Really, I think what has been on my mind is this: On the short list of meaningful things that God has spoken to my heart was something back about 20 years ago now, give or take. These were the words: "I have called you to be an outspoken person." That was about as bizarre as Jesus saying to the dead girl, "Little girl I say to you, arise!" At the time this happened, I had a hard enough time saying anything to anyone, let alone being outspoken, frank, blunt about anything. And yet, there it was. Bizarre.
As I look back I see that God has had a process going. What does it all take within a person to be outspoken? I can only answer for myself. As a very intuitive person, I often can "see" or sense things in a sort of entirety without being able to put a whit of it into words. Words, in that case, become like a second language that I have to learn first. So, part of being outspoken means to spend a long time in meditation, in soaking, in marinating in something. I have the words when the thing itself has sunk into me and arises as if of its own accord. And I think bluntness comes from experience of a thing to such a degree that I could not deny it without betraying my soul. I am by nature pretty flexible and open-ended, but if I have, for example, suffered from listening to a certain song too many times I will tell you bluntly I can't stand it. Or if I've suffered interiorly over someone I can tell them bluntly that I love them. Does bluntness always come from a passionate experience of the soul? Isn't one of the greatest maladies of our time this tendency to keep our lives neutral, numb to passionate feelings of joy or pain, free from the suffering that passion produces? Of fear of those intense sort of experiences?

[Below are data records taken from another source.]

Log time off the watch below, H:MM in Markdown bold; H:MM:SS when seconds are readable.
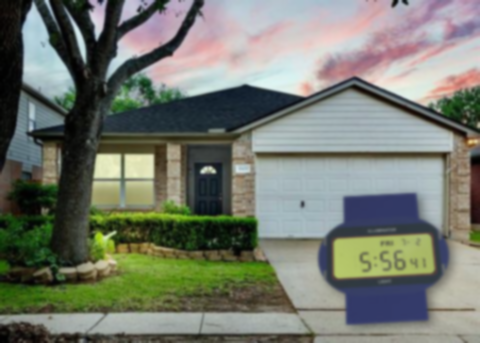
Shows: **5:56**
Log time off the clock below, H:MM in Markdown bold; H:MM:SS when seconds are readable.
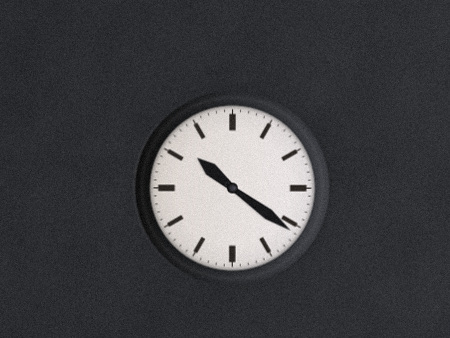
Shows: **10:21**
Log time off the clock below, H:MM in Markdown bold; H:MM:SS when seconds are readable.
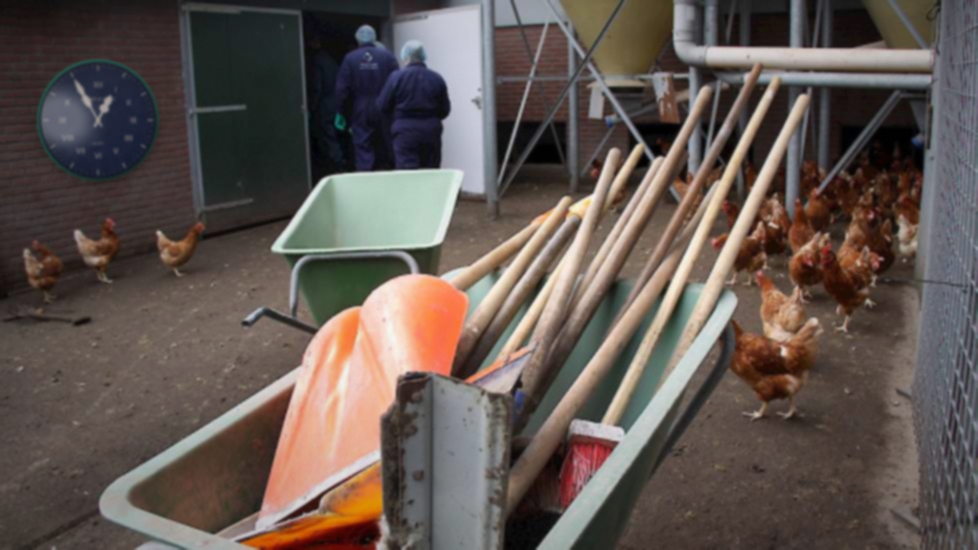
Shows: **12:55**
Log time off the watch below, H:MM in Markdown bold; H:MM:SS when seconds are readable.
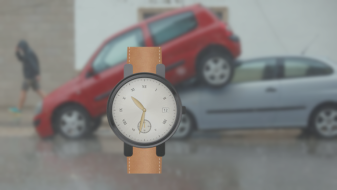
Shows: **10:32**
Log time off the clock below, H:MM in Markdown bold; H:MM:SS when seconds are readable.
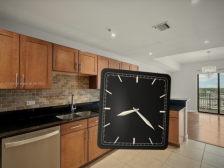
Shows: **8:22**
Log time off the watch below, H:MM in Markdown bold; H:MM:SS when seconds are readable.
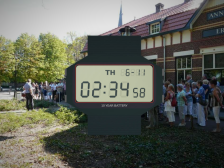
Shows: **2:34:58**
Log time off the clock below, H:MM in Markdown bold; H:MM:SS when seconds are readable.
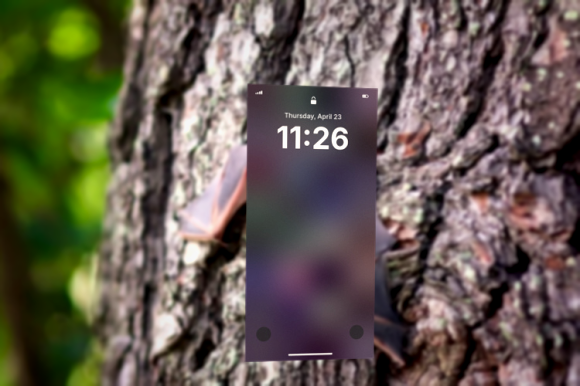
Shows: **11:26**
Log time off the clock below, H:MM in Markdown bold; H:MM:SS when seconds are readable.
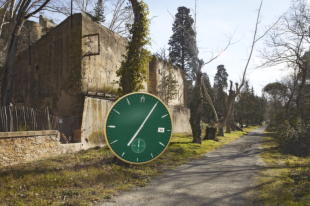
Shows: **7:05**
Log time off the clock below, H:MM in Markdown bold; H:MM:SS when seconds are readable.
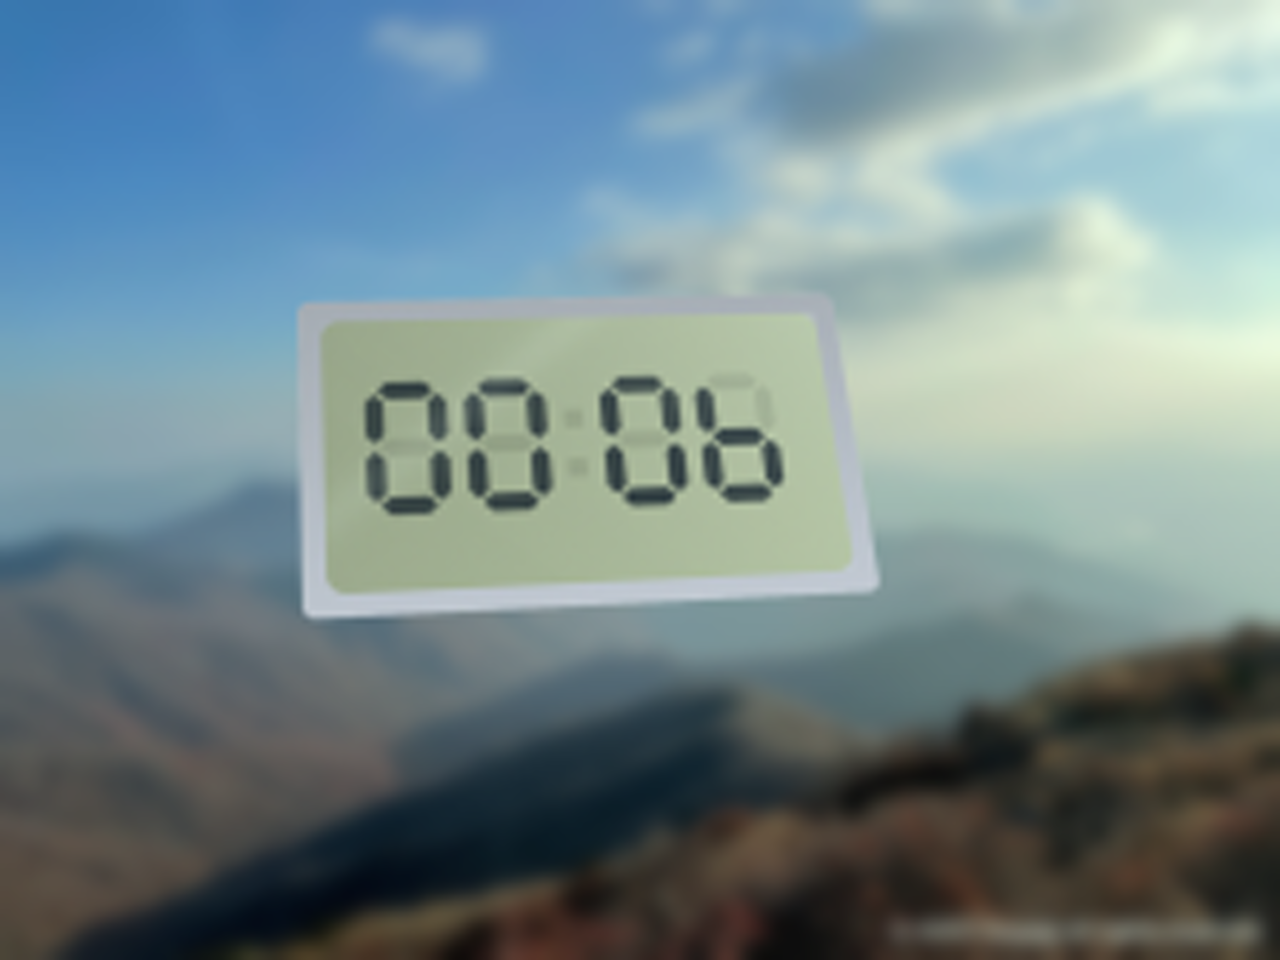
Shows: **0:06**
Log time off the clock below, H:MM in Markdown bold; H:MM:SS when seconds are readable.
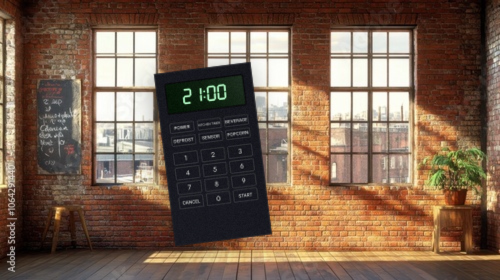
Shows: **21:00**
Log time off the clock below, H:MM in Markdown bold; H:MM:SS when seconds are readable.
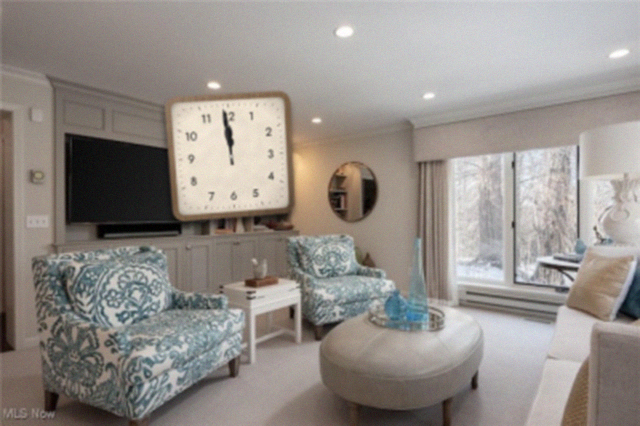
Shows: **11:59**
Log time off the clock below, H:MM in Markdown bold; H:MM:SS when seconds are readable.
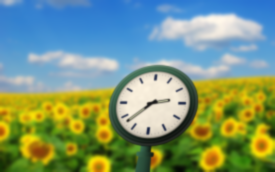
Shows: **2:38**
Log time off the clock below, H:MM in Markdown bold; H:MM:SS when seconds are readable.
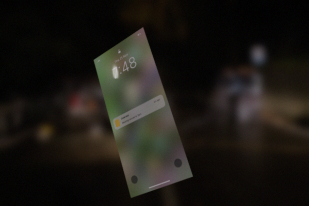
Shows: **7:48**
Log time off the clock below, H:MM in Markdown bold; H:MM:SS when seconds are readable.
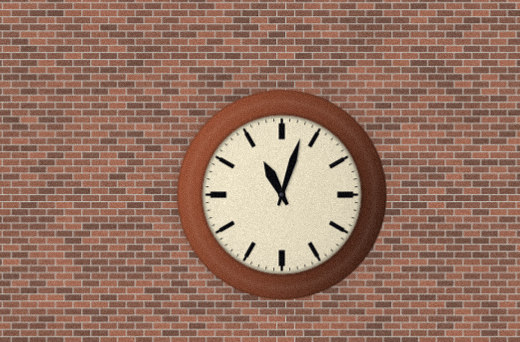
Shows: **11:03**
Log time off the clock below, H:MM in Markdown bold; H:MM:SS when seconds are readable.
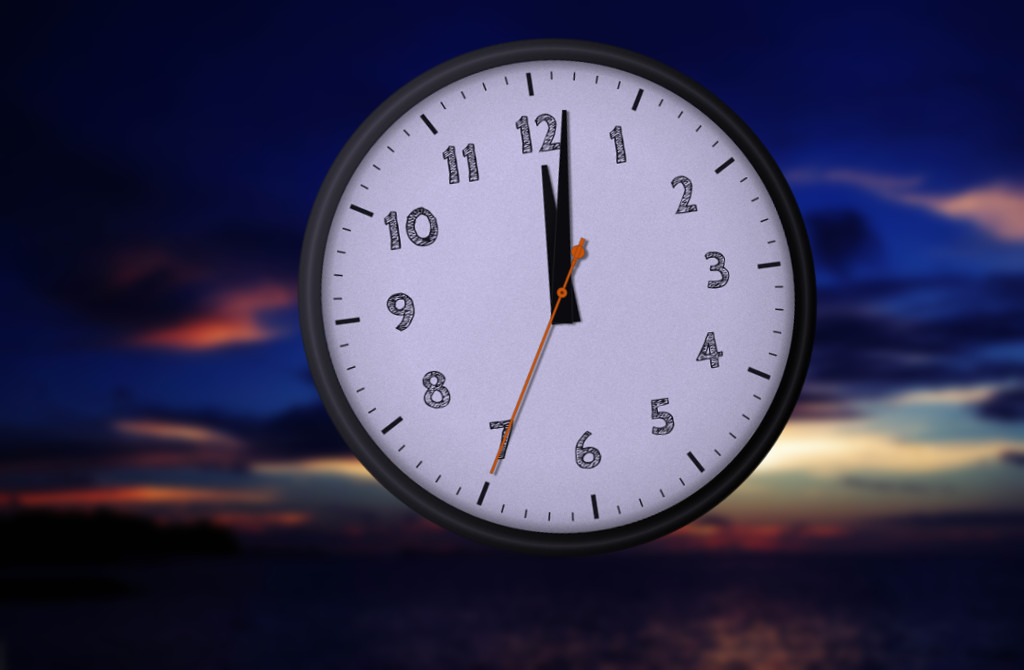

This is all on my mind lately because more and more I feel myself being drawn to actually be outspoken. I spent decades of my life hearing the internal tape say "shut up and go away." That tape has been dismantled, but from habit there are times when I think "should I say something, really?" and always this echo comes back to my heart "I've called you to be an outspoken person," and so more often than not I tend to speak up. Now, I know there is a time to speak and a time for silences. No one enjoys a pontificater, or a know-it-all, or a self-centered blabber. Least of all myself. Dead horses need not be beaten. That's not the type of speaking out I'm talking about. And to be honest, right now some of the "speaking" I'm speaking about is writing. But it is also spilling over in my life to those I communicate with mostly by talking. I have to sort of look and marvel at this, because I know myself and my history, and I have to see this as a development in grace. Like all development in grace, every new step is like the very first one, just at the starting gate. And the grace is there to serve God's grander designs and purposes. Don't claim to have all that figured out. But, there's something going on here that is a new thing.